If it's a __stdcall function and they've left the name mangling intact (both big ifs, but certainly possible nonetheless) the name will have #nn at the end, where nn is a number. That number is the number of bytes the function expects as arguments, and will clear off the stack before it returns.
So, if it's a major concern, you can look at the raw name of the function and check that the amount of data you're putting onto the stack matches the amount of data it's going to clear off the stack.
Note that this is still only a protection against Murphy, not Machiavelli. When you're creating a DLL, you can use an export file to change the names of functions. This is frequently used to strip off the name mangling -- but I'm pretty sure it would also let you rename a function from xxx#12 to xxx#16 (or whatever) to mislead the reader about the parameters it expects.
Edit: (primarily in reply to msalters's comment): it's true that you can't apply __stdcall to something like a member function, but you can certainly use it on things like global functions, whether they're written in C or C++.
For things like member functions, the exported name of the function will be mangled. In that case, you can use UndecorateSymbolName to get its full signature. Using that is somewhat nontrivial, but not outrageously complex either.
I do not think so, it is a good question, the only provision is that you MUST know what the parameters are for the function pointer to work, if you don't and blindly stuff the parameters and call it, it will crash or jump off into the woods never to be seen again... It is up to the programmer to convey the message on what the function expects and the type of parameters, luckily you could disassemble it and find out from looking at the stack pointer and expected address by way of the 'stack pointer' (sp) to find out the type of parameters.
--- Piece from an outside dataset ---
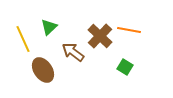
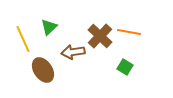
orange line: moved 2 px down
brown arrow: rotated 45 degrees counterclockwise
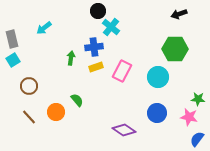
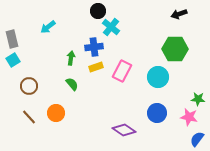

Using PE Explorer for instance, you can find out what functions are used and examine the disassembly dump...
Hope this helps,
Best regards,
Tom.
It will either crash in the DLL code (since it got passed corrupt data), or: I think Visual C++ adds code in debug builds to detect this type of problem. It will say something like: "The value of ESP was not saved across a function call", and will point to code near the call. It helps but isn't totally robust - I don't think it'll stop you passing in the wrong but same-sized argument (eg. int instead of a char* parameter on x86). As other answers say, you just have to know, really.
There is no general answer. The Standard mandates that certain exceptions be thrown in certain circumstances, but aside from that describes how a conforming program will be executed, and sometimes says that certain violations must result in a diagnostic. (There may be something more specific here or there, but I certainly don't remember one.)
What the code is doing there isn't according to the Standard, and since there is a cast the compiler is entitled to go ahead and do whatever stupid thing the programmer wants without complaint. This would therefore be an implementation issue.
You could check your implementation documentation, but it's probably not there either. You could experiment, or study how function calls are done on your implementation.
Unfortunately, the answer is very likely to be that it'll screw something up without being immediately obvious.
Generally if you are calling LoadLibrary and GetProcByAddrees you have documentation that tells you the prototype. Even more commonly like with all of the windows.dll you are provided a header file. While this will cause an error if wrong its usually very easy to observe and not the kind of error that will sneak into production.
Most C/C++ compilers have the caller set up the stack before the call, and readjust the stack pointer afterwards. If the called function does not use pointer or reference arguments, there will be no memory corruption, although the results will be worthless. And as rerun says, pointer/reference mistakes almost always show up with a modicum of testing.